Help with simple jit scripting

Hi all,
I’ve been trying to use jit scripting but I seem to be getting no success. I’ve now tried to create a very simple test case as shown. I’m running this on conda python 3.7, cuda 10.1, pytorch 1.5.1, CentOS 7.6 installed as the website says.

import torch                                                                                                                                                                          
                                                                                                                                                                                      
@torch.jit.script                                                                                                                                                                     
def simple_kernel(x1, y1, x2, y2):                                                                                                                                                    
    xi = torch.max(x1, x2)                                                                                                                                                            
    yi = torch.max(y1, y2)                                                                                                                                                            
    zi = xi+yi                                                                                                                                                                        
    return zi                                                                                                                                                                                                                                                                                                                                                               
                                                                                                                                                                                      
x1, y1, x2, y2 = torch.randn(4, 10_000_000, device='cuda')                                                                                                                            
zz = simple_kernel(x1, y1, x2, y2)  
simple_kernel.graph_for(x1, y1, x2, y2)                                                                                                                                               
print(simple_kernel.graph)                                                                                                                                                            

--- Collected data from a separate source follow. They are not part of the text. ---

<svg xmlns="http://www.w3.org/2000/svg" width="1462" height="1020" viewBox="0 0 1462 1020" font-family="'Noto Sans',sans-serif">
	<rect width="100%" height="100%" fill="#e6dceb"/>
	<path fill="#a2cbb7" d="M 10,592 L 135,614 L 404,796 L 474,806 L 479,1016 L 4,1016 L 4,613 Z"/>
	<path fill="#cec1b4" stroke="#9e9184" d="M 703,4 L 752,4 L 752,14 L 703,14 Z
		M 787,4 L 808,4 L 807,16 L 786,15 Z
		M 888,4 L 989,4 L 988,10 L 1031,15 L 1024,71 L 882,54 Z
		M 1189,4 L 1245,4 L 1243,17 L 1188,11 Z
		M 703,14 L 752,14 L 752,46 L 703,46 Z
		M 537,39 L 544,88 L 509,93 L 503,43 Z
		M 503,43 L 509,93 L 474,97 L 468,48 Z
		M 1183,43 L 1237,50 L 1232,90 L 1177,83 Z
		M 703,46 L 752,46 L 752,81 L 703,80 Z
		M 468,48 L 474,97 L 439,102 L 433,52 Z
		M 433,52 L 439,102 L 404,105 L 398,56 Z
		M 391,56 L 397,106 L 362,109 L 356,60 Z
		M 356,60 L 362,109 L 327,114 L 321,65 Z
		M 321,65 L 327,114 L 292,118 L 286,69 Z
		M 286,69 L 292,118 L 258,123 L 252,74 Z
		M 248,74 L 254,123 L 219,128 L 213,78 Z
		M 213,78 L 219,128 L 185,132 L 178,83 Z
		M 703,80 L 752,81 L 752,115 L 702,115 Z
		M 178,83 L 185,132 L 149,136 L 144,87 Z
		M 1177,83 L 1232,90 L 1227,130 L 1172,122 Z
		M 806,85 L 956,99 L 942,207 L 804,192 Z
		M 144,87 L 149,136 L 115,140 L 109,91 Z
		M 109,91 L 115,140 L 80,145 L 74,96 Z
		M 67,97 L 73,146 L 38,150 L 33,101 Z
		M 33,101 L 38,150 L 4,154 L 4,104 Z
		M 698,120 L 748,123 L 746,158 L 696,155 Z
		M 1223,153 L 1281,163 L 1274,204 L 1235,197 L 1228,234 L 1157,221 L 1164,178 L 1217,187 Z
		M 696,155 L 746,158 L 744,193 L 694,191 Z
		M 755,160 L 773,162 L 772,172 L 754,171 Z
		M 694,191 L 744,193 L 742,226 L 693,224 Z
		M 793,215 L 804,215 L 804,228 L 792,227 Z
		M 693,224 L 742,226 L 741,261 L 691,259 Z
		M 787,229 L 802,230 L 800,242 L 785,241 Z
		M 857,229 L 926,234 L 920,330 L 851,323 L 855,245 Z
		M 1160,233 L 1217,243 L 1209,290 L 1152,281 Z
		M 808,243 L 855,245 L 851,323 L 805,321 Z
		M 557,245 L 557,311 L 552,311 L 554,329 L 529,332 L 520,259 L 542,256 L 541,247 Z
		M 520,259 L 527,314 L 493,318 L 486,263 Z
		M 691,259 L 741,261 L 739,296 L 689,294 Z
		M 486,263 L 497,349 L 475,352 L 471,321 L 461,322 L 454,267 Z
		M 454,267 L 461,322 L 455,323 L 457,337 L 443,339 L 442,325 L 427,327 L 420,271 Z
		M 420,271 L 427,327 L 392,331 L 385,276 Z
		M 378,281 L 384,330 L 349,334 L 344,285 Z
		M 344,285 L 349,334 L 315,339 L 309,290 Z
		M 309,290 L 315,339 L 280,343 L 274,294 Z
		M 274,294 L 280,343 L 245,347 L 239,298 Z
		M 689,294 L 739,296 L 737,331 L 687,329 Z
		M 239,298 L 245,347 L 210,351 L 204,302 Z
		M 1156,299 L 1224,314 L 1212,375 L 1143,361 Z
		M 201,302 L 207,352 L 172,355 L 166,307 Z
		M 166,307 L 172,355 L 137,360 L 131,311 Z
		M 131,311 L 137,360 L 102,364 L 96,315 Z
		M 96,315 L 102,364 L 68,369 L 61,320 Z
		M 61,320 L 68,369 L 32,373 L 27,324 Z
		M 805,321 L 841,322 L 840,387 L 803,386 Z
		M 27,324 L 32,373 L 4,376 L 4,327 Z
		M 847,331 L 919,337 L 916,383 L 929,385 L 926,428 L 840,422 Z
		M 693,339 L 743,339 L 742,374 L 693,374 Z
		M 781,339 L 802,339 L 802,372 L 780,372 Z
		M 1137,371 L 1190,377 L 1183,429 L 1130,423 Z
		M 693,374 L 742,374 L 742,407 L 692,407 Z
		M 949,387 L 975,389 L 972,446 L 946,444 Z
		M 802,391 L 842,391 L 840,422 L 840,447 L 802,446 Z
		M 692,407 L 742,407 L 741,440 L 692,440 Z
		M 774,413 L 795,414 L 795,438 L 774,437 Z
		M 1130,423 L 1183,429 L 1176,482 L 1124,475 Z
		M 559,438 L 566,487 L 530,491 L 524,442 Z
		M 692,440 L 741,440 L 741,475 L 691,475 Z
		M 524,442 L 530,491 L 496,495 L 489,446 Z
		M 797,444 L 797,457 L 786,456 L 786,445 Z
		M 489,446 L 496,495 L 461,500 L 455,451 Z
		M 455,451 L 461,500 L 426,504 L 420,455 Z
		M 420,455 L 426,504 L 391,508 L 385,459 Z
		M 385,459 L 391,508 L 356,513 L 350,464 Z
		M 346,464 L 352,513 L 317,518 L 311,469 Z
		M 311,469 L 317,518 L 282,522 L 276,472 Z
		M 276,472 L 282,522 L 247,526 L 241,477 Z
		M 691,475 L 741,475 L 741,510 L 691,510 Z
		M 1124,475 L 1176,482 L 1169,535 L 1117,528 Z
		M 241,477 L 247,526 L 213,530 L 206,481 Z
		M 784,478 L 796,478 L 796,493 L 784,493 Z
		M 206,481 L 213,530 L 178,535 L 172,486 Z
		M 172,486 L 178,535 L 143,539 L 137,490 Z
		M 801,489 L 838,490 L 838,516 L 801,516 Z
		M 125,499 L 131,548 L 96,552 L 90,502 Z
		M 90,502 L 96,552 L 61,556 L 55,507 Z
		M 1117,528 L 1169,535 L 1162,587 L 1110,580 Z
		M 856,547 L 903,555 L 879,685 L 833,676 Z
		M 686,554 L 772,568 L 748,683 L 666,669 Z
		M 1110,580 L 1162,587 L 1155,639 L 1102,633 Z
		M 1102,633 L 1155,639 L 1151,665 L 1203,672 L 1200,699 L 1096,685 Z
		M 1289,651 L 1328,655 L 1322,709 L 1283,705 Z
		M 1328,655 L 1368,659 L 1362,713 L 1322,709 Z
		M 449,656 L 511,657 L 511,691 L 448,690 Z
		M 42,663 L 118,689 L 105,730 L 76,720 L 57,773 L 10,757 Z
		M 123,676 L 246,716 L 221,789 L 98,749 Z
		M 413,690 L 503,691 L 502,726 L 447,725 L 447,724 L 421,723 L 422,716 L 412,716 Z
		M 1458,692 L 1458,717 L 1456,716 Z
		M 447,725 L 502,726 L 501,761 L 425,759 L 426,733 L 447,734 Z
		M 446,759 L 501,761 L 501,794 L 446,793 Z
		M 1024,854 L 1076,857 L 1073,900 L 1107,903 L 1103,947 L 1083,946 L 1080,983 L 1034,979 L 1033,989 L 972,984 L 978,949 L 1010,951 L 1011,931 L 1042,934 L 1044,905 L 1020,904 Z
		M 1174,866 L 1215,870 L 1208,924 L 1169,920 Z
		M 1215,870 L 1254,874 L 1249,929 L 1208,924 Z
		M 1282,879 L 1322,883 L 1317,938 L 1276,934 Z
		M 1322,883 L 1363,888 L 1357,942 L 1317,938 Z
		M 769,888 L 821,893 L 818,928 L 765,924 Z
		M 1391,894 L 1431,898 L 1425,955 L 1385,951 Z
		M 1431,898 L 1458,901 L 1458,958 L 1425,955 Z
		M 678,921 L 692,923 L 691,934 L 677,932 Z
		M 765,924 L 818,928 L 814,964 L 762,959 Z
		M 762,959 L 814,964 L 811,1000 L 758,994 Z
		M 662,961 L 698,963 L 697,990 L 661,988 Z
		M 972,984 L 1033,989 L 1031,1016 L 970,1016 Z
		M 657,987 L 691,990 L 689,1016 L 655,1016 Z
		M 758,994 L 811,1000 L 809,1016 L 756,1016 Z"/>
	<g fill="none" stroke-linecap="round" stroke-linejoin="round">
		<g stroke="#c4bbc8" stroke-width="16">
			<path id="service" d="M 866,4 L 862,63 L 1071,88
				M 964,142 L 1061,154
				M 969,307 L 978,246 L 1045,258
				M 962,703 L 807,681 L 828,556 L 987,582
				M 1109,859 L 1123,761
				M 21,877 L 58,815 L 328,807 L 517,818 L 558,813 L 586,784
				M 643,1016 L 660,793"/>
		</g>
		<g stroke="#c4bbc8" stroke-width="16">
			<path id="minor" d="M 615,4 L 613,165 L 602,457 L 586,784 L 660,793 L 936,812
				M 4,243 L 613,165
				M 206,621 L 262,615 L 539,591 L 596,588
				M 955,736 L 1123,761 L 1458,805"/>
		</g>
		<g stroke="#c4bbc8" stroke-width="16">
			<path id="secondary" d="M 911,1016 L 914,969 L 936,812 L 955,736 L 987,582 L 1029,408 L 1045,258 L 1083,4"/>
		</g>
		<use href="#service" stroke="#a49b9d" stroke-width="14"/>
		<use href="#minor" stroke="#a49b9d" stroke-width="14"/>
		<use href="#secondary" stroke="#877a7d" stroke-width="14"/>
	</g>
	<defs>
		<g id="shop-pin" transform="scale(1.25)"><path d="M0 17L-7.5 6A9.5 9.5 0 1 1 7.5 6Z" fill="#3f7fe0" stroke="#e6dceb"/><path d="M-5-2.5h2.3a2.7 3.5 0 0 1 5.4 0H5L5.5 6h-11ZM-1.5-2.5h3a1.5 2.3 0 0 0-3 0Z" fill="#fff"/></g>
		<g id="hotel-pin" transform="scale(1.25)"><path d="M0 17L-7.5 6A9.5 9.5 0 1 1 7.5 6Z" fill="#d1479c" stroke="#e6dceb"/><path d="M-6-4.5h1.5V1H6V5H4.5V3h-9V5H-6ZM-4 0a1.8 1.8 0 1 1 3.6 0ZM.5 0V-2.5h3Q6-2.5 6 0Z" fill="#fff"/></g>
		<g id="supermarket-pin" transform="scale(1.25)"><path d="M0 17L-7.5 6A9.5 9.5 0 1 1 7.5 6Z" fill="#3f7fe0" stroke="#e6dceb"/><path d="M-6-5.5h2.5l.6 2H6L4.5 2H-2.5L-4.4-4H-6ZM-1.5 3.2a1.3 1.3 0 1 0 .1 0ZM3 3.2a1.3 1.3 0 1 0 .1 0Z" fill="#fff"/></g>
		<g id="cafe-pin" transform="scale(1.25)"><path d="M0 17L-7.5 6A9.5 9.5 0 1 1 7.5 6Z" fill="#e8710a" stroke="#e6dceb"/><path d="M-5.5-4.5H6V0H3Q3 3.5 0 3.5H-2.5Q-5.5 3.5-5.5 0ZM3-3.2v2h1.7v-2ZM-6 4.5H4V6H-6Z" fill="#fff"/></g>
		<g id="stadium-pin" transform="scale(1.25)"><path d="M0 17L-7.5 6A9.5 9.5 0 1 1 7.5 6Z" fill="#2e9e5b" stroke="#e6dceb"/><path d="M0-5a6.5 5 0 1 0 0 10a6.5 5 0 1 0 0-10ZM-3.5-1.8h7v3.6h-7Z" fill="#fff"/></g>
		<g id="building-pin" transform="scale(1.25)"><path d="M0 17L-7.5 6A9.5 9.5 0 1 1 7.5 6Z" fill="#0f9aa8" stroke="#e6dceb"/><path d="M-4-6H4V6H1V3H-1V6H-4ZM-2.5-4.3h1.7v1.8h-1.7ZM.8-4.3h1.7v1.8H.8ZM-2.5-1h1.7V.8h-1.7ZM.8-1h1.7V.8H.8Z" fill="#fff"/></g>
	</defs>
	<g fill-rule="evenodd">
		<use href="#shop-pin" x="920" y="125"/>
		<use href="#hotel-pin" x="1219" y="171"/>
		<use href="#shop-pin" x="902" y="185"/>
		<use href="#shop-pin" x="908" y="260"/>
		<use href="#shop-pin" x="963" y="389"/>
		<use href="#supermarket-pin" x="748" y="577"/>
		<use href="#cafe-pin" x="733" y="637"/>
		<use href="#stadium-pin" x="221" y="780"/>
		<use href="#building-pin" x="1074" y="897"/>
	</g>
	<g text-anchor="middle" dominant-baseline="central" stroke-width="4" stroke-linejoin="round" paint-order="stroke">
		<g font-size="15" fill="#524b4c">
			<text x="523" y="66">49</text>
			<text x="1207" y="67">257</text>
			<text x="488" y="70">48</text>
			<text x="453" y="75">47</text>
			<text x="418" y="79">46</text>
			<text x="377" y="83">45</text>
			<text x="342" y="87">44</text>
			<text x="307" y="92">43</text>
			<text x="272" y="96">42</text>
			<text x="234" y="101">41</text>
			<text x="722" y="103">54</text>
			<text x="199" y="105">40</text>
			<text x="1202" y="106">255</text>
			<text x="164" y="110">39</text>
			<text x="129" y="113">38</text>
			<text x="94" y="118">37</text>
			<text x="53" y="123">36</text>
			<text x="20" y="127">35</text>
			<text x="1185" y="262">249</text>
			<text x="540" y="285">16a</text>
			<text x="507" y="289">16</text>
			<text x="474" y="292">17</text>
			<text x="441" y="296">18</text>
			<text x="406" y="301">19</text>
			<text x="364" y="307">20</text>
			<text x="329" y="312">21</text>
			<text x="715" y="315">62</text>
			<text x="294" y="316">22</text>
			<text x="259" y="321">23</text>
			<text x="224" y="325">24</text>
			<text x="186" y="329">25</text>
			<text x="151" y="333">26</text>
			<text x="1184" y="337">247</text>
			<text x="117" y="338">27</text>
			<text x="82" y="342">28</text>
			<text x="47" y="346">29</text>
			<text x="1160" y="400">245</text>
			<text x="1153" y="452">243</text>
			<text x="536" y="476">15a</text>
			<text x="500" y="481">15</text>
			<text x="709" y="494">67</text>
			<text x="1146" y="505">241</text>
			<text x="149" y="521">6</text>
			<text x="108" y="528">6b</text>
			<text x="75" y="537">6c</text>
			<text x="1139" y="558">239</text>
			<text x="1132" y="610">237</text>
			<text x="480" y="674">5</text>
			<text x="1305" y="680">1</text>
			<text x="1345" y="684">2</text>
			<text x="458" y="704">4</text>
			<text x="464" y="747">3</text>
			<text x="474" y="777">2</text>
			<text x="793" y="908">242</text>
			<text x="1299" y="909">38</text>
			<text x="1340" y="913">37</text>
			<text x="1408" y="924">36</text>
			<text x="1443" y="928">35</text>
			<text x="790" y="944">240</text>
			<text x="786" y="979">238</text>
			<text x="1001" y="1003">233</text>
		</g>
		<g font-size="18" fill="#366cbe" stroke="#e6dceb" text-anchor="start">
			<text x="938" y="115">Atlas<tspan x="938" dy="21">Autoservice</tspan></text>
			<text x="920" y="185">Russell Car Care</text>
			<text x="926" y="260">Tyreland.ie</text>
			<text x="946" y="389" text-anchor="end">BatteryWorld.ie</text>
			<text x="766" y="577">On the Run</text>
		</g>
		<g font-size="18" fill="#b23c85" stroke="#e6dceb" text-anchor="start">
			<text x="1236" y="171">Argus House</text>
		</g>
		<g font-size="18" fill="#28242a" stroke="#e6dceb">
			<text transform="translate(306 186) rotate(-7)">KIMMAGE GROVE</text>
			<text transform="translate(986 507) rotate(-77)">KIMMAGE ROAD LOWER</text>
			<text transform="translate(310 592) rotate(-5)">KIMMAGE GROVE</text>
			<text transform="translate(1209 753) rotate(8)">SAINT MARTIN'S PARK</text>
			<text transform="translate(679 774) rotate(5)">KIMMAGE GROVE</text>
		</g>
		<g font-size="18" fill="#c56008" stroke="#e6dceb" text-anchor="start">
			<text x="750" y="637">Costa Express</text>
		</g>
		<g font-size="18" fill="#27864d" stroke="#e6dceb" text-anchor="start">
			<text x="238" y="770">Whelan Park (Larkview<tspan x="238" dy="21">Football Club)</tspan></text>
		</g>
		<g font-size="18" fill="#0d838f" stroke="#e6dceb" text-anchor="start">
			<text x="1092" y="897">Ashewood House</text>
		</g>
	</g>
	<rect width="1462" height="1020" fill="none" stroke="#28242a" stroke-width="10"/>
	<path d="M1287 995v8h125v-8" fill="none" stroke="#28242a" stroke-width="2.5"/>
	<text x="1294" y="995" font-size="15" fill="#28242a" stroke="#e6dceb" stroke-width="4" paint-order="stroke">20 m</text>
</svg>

When I run this, I see the following:

(base) [jlquinn test]$ PYTORCH_FUSION_DEBUG=1 python jittst1.py
graph(%x1.1 : Tensor,
      %y1.1 : Tensor,
      %x2.1 : Tensor,
      %y2.1 : Tensor):
  %12 : int = prim::Constant[value=1]()
  %xi.1 : Tensor = aten::max(%x1.1, %x2.1) # jittst1.py:6:9
  %yi.1 : Tensor = aten::max(%y1.1, %y2.1) # jittst1.py:7:9
  %zi.1 : Tensor = aten::add(%xi.1, %yi.1, %12) # jittst1.py:8:9
  return (%zi.1)

From what I’ve read, this should be a simple case for pytorch to fuse, consisting of simple pointwise operations, but it appears that there is no fusion happening. Can anyone enlighten me as to what I’m missing?

Thanks
Jerry

Hi,
In pytorch 1.5 it is necessary to enable to profile guided optimization to visualize the fusion group. Thus

torch._C._jit_set_profiling_executor(False)
@torch.jit.script                                                                                                                                                                     
def simple_kernel(x1, y1, x2, y2):                                                                                                                                                    
    xi = torch.max(x1, x2)                                                                                                                                                            
    yi = torch.max(y1, y2)                                                                                                                                                            
    zi = xi+yi                                                                                                                                                                        
    return zi                                                                                                                                                                                                                                                                                                                                                               
zz = simple_kernel(x1, y1, x2, y2)
print(simple_kernel.graph_for(x1,y1,x2,y2))

Will give the optimal answer

Thanks for taking the time to respond. Is this documented anywhere yet? And more importantly, when I run a torch.jit.script function, it will optimize after it’s been run a few times, right?